Crypto investors in Australia face proposed capital gains tax overhaul: Report
Major changes to taxation policy are reportedly on the horizon for Australian cryptocurrency holders, with the government planning to shift from capital gains tax discount structures to an inflation-indexed taxation model.

According to reports, Australia's government is working toward implementing an inflation indexation tax system to replace the existing capital gains tax discount structure for cryptocurrency and various other asset classes, a move that has the potential to raise tax liabilities for individuals holding crypto assets over extended periods.
Sources with knowledge of the upcoming budget reveal that the Albanese administration's fiscal year 2027 budget proposal, scheduled for public release on Tuesday, includes plans to eliminate the existing 50% capital gains tax discount while simultaneously implementing modifications to taxation rules governing housing investments, according to a Sunday report from the Australian Financial Review.

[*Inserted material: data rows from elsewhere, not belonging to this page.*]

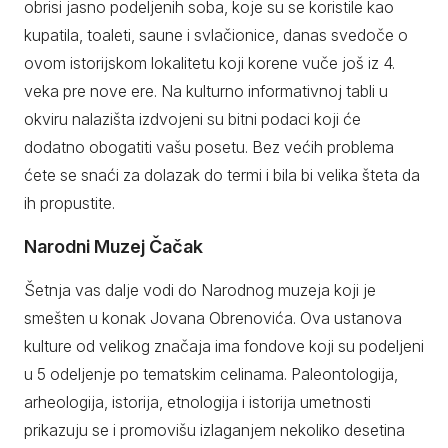
obrisi jasno podeljenih soba, koje su se koristile kao
kupatila, toaleti, saune i svlačionice, danas svedoče o
ovom istorijskom lokalitetu koji korene vuče još iz 4.
veka pre nove ere. Na kulturno informativnoj tabli u
okviru nalazišta izdvojeni su bitni podaci koji će
dodatno obogatiti vašu posetu. Bez većih problema
ćete se snaći za dolazak do termi i bila bi velika šteta da
ih propustite.
Narodni Muzej Čačak
Šetnja vas dalje vodi do Narodnog muzeja koji je
smešten u konak Jovana Obrenovića. Ova ustanova
kulture od velikog značaja ima fondove koji su podeljeni
u 5 odeljenje po tematskim celinama. Paleontologija,
arheologija, istorija, etnologija i istorija umetnosti
prikazuju se i promovišu izlaganjem nekoliko desetina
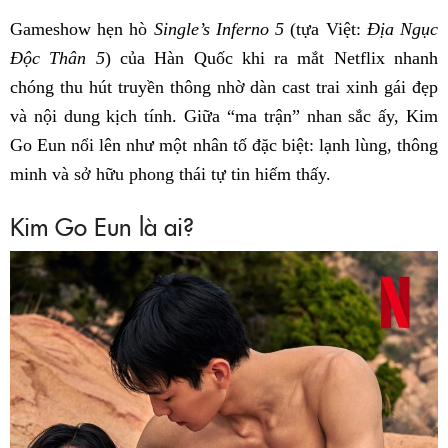
Gameshow hẹn hò
Single’s Inferno 5
(tựa Việt:
Địa Ngục
Độc Thân 5
) của Hàn Quốc khi ra mắt Netflix nhanh
chóng thu hút truyền thông nhờ dàn cast trai xinh gái đẹp
và nội dung kịch tính. Giữa “ma trận” nhan sắc ấy, Kim
Go Eun nổi lên như một nhân tố đặc biệt: lạnh lùng, thông
minh và sở hữu phong thái tự tin hiếm thấy.
Kim Go Eun là ai?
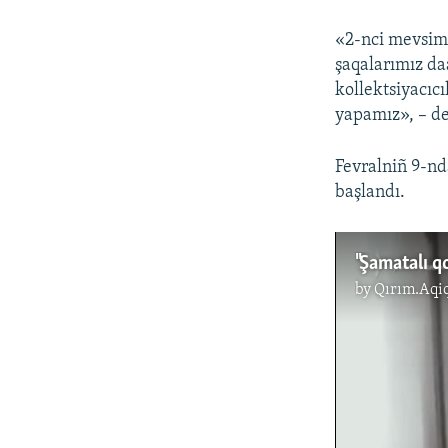
«2-nci mevsimd
şaqalarımız da
kollektsiyacıc
yapamız», – de
Fevralniñ 9-nd
başlandı.
by
Qırım.Aqi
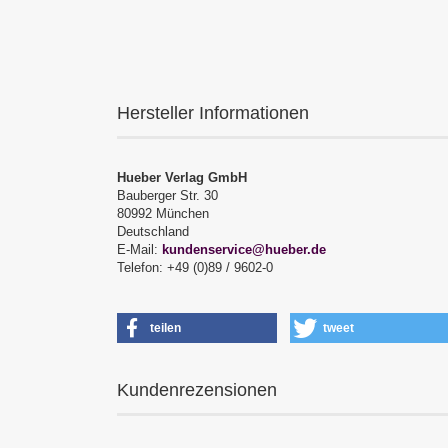
Hersteller Informationen
Hueber Verlag GmbH
Bauberger Str. 30
80992 München
Deutschland
E-Mail:
kundenservice@hueber.de
Telefon: +49 (0)89 / 9602-0
teilen
tweet
Kundenrezensionen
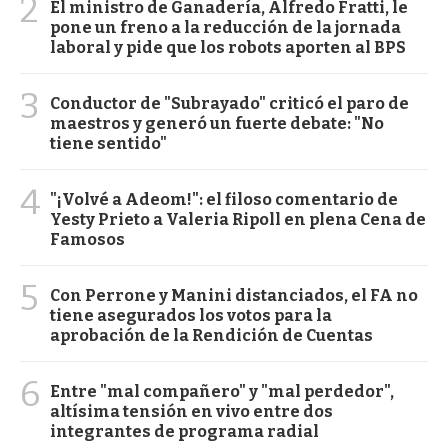
2
El ministro de Ganadería, Alfredo Fratti, le
pone un freno a la reducción de la jornada
laboral y pide que los robots aporten al BPS
3
Conductor de "Subrayado" criticó el paro de
maestros y generó un fuerte debate: "No
tiene sentido"
4
"¡Volvé a Adeom!": el filoso comentario de
Yesty Prieto a Valeria Ripoll en plena Cena de
Famosos
5
Con Perrone y Manini distanciados, el FA no
tiene asegurados los votos para la
aprobación de la Rendición de Cuentas
6
Entre "mal compañero" y "mal perdedor",
altísima tensión en vivo entre dos
integrantes de programa radial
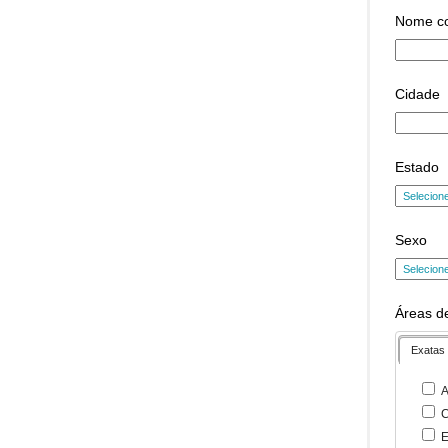
Nome c
Cidade
Estado
Sexo
Áreas de
Exatas
A
C
E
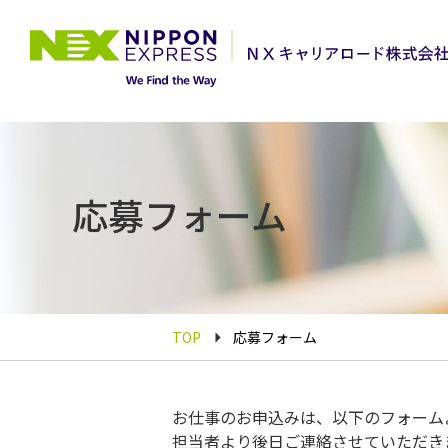
応募フォーム
TOP
応募フォーム
お仕事のお申込みは、以下のフォーム
担当者より後日ご連絡させていただき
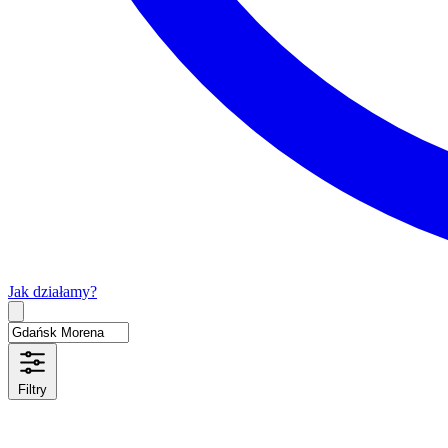
Jak działamy?
Type 2 or more characters for results.
Filtry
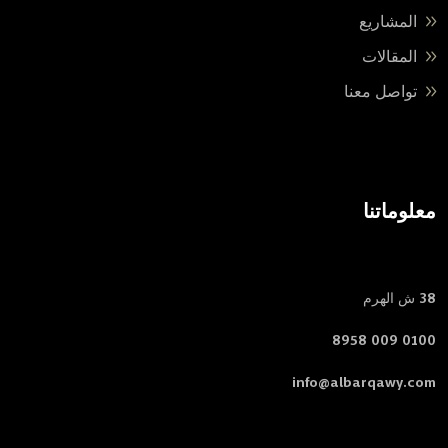
المشاريع
المقالات
تواصل معنا
معلوماتنا
38 ش الهرم
0100 009 8958
info@albarqawy.com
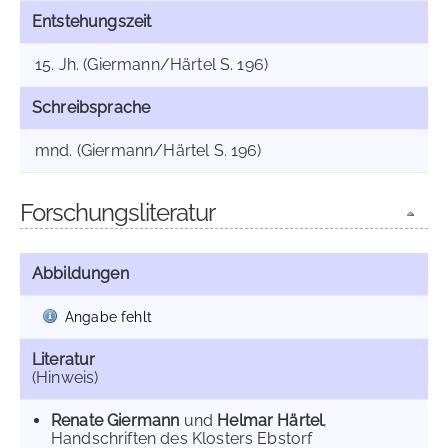
Entstehungszeit
15. Jh. (Giermann/Härtel S. 196)
Schreibsprache
mnd. (Giermann/Härtel S. 196)
Forschungsliteratur
Abbildungen
Angabe fehlt
Literatur
(Hinweis)
Renate Giermann
und
Helmar Härtel
,
Handschriften des Klosters Ebstorf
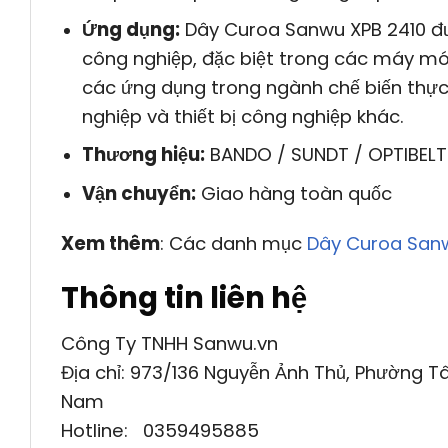
Ứng dụng:
Dây Curoa Sanwu XPB 2410 đượ
công nghiệp, đặc biệt trong các máy mó
các ứng dụng trong ngành chế biến thự
nghiệp và thiết bị công nghiệp khác.
Thương hiệu:
BANDO / SUNDT / OPTIBELT
Vận chuyển:
Giao hàng toàn quốc
Xem thêm
: Các danh mục
Dây Curoa San
Thông tin liên hệ
Công Ty TNHH Sanwu.vn
Địa chỉ: 973/136 Nguyễn Ảnh Thủ, Phường Tâ
Nam
Hotline: 0359495885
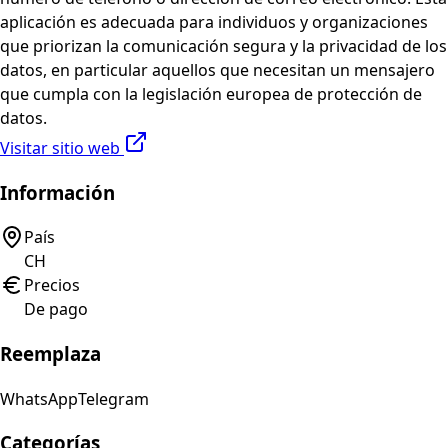
aplicación es adecuada para individuos y organizaciones
que priorizan la comunicación segura y la privacidad de los
datos, en particular aquellos que necesitan un mensajero
que cumpla con la legislación europea de protección de
datos.
Visitar sitio web
Información
País
CH
Precios
De pago
Reemplaza
WhatsApp
Telegram
Categorías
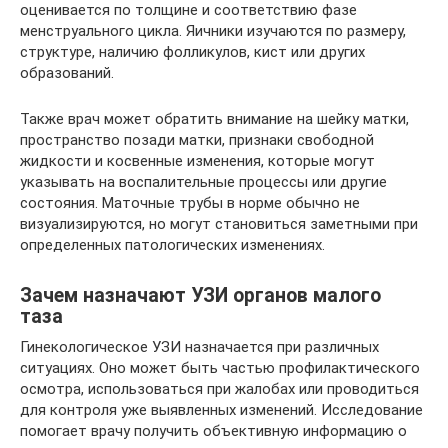
оценивается по толщине и соответствию фазе
менструального цикла. Яичники изучаются по размеру,
структуре, наличию фолликулов, кист или других
образований.
Также врач может обратить внимание на шейку матки,
пространство позади матки, признаки свободной
жидкости и косвенные изменения, которые могут
указывать на воспалительные процессы или другие
состояния. Маточные трубы в норме обычно не
визуализируются, но могут становиться заметными при
определенных патологических изменениях.
Зачем назначают УЗИ органов малого
таза
Гинекологическое УЗИ назначается при различных
ситуациях. Оно может быть частью профилактического
осмотра, использоваться при жалобах или проводиться
для контроля уже выявленных изменений. Исследование
помогает врачу получить объективную информацию о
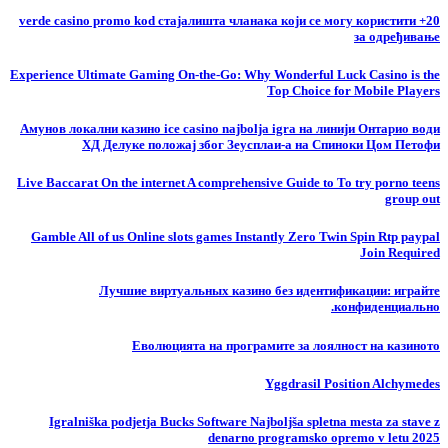
20+ verde casino promo kod стајалишта чланака који се могу користити
за одређивање
Experience Ultimate Gaming On-the-Go: Why Wonderful Luck Casino is the
Top Choice for Mobile Players
Амунов локални казино ice casino najbolja igra на линији Онтарио води
ХД Делуке положај због Зеусплаи-а на Спиноки Цом Петофи
Live Baccarat On the internet A comprehensive Guide to To try porno teens
group out
Gamble All of us Online slots games Instantly Zero Twin Spin Rtp paypal
Join Required
Лучшие виртуальных казино без идентификации: играйте
конфиденциально.
Еволюцията на програмите за лоялност на казиното
Yggdrasil Position Alchymedes
Igralniška podjetja Bucks Software Najboljša spletna mesta za stave z
denarno programsko opremo v letu 2025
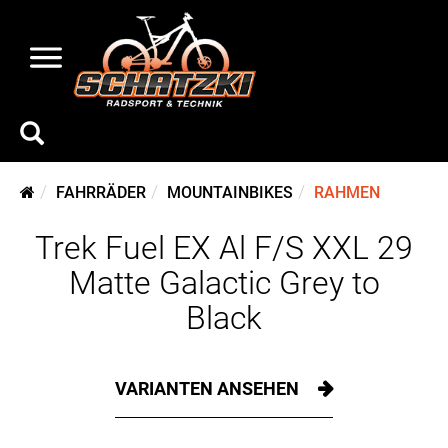
FAHRRÄDER
MOUNTAINBIKES
RAHMEN
Trek Fuel EX Al F/S XXL 29
Matte Galactic Grey to
Black
VARIANTEN ANSEHEN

Under current regulations, Australian investors have the ability to receive a 50% capital gains tax discount when selling assets they have owned for longer than 12 months. The indexation framework being proposed would take a different approach by imposing taxes on complete real gains that have been adjusted to account for inflation throughout the duration of asset ownership.
The proposed policy shift is expected to have substantial ramifications for those pursuing long-term investment strategies and has the potential to result in dramatically higher tax liabilities for individuals in upper income brackets, particularly on assets that demonstrate minimal returns when adjusted for inflation.
Portfolio manager at Coolabah Capital Investments and AFR columnist Chris Joye expressed strong opposition to the proposed modification, contending through a post on X that the policy would effectively push Australian investors away from the majority of investment categories and toward asset types that receive preferential tax treatment, particularly residential real estate.
After the budget doubles the capital gains tax on productive businesses and assets from about 23.5% to 46-47%, investors will understandably pull money from businesses, shares, commercial property and rental housing and plough it into their tax-free owner-occupied home.
The single biggest winner from the budget: the tax-free owner-occupied home, which is where people will put their money.
Chris Joye
The modifications outlined in the federal budget are slated to become operational at the conclusion of the fiscal year in July 2027, though assets purchased following May 10 will benefit from a one-year transitional grace period. Throughout this transition phase to the new framework, investors will continue to have access to the current 50% discount arrangement.
The AFR report further specifies that assets acquired prior to May 10 will receive partial exemption status, with the ultimate capital gains tax discount being determined through proportional calculations that factor in the duration the asset remained under each respective tax framework.
Taking a contrasting position, Scott Phillips, who serves as chief investment officer at investment advisory company The Motley Fool, maintained that despite the likelihood of investors facing increased tax obligations under the revised regulations, they would continue to generate substantial returns and maintain sufficient motivation to pursue additional investment opportunities.
Not for nothing, but when people say a CGT change would hit founders and growth investors, they're not wrong. But implicit in that argument is that those groups will be making a motza in the first place. That's all the incentive they will need.